- **The input**
* START *

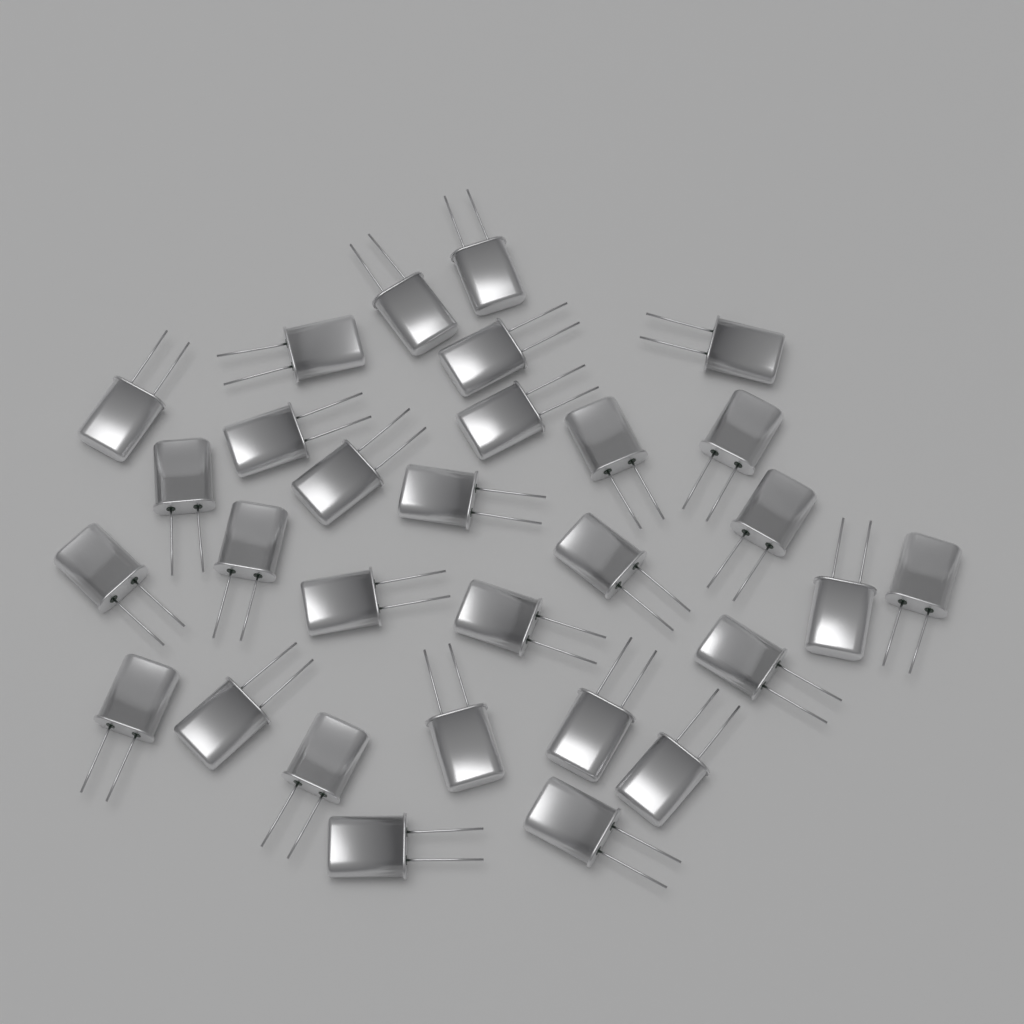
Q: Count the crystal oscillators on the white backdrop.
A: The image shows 30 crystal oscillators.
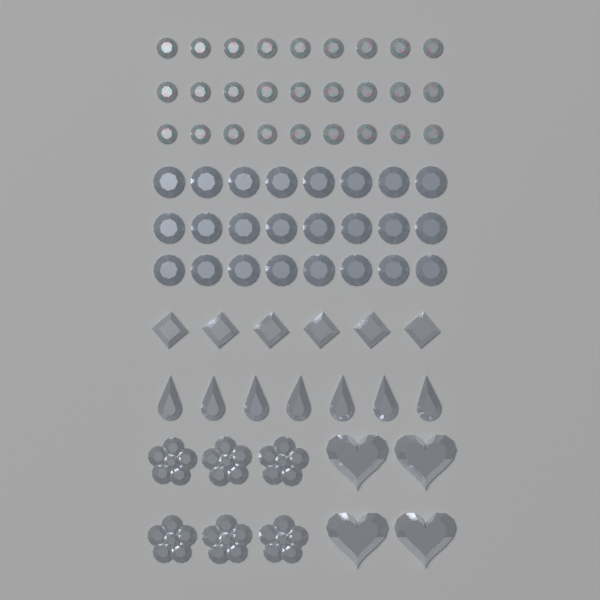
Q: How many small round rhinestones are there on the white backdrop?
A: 27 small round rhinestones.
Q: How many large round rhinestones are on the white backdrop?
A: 24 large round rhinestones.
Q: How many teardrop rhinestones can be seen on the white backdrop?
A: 7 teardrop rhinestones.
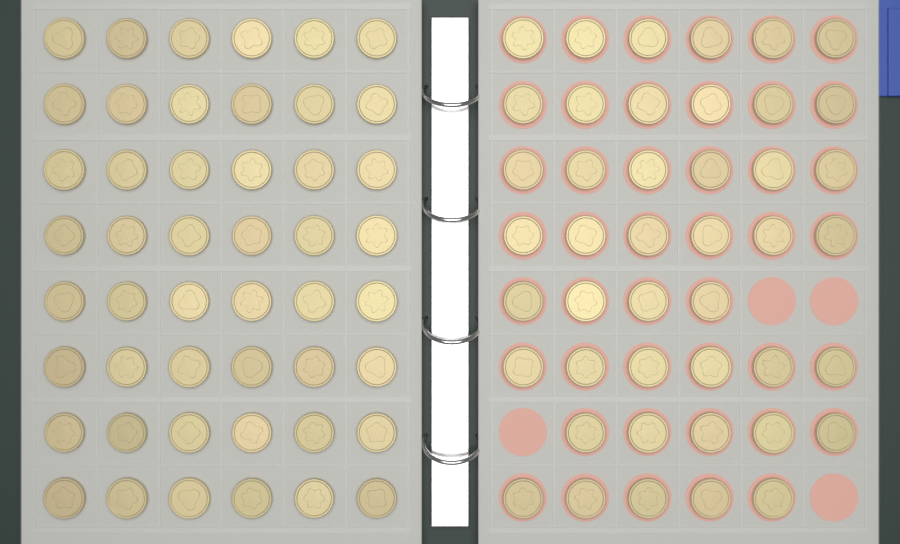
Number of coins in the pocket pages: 92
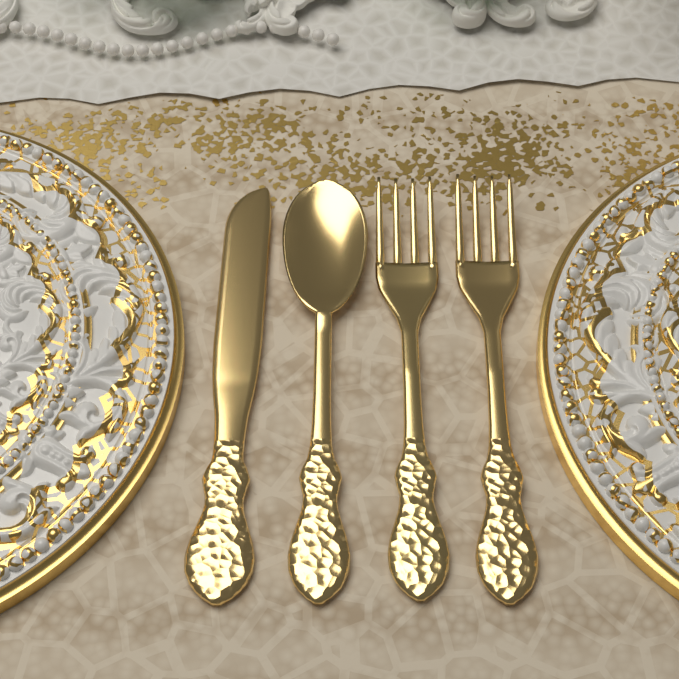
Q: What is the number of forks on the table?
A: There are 2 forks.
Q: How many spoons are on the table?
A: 1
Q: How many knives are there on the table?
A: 1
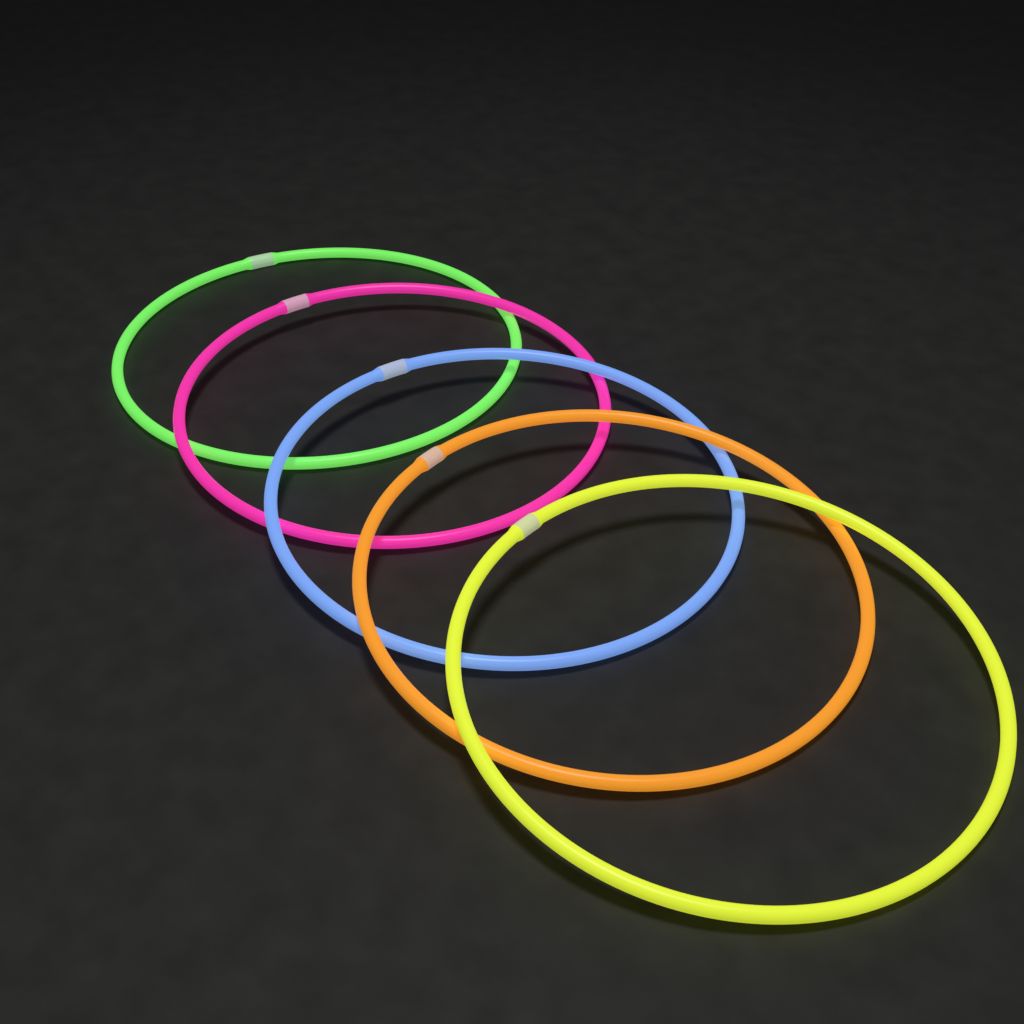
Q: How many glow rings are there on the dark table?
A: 5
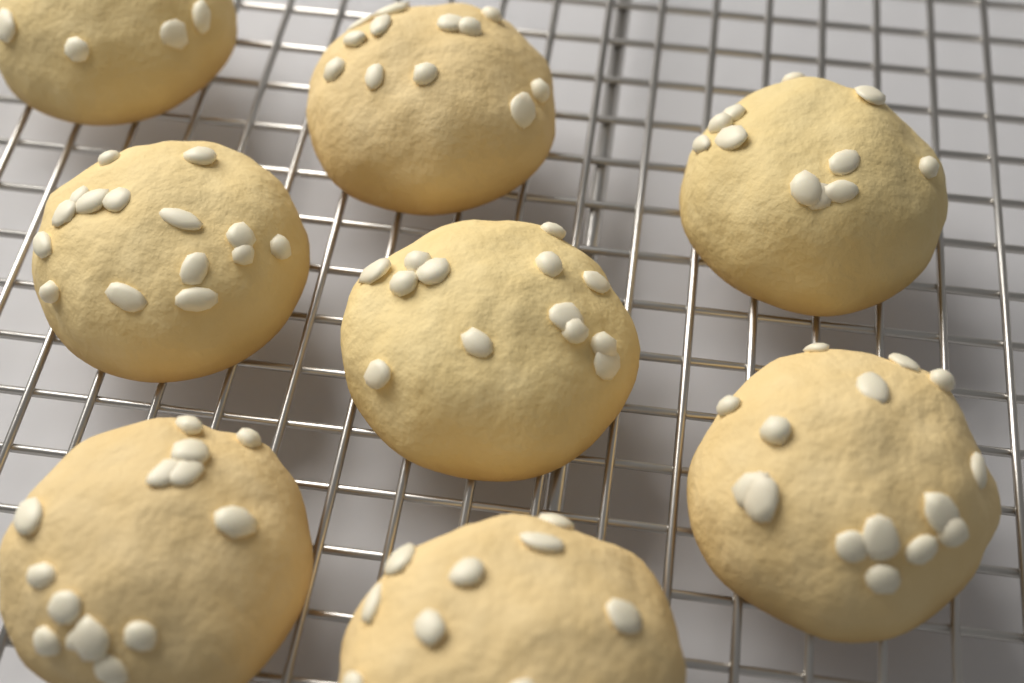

* END *

- **What you should do**
Copy out the material above word for word, leaving out the pictures.

- **Full response**
Q: Count the crystal oscillators on the white backdrop.
A: The image shows 30 crystal oscillators.
Q: How many small round rhinestones are there on the white backdrop?
A: 27 small round rhinestones.
Q: How many large round rhinestones are on the white backdrop?
A: 24 large round rhinestones.
Q: How many teardrop rhinestones can be seen on the white backdrop?
A: 7 teardrop rhinestones.
Number of coins in the pocket pages: 92
Q: What is the number of forks on the table?
A: There are 2 forks.
Q: How many spoons are on the table?
A: 1
Q: How many knives are there on the table?
A: 1
Q: How many glow rings are there on the dark table?
A: 5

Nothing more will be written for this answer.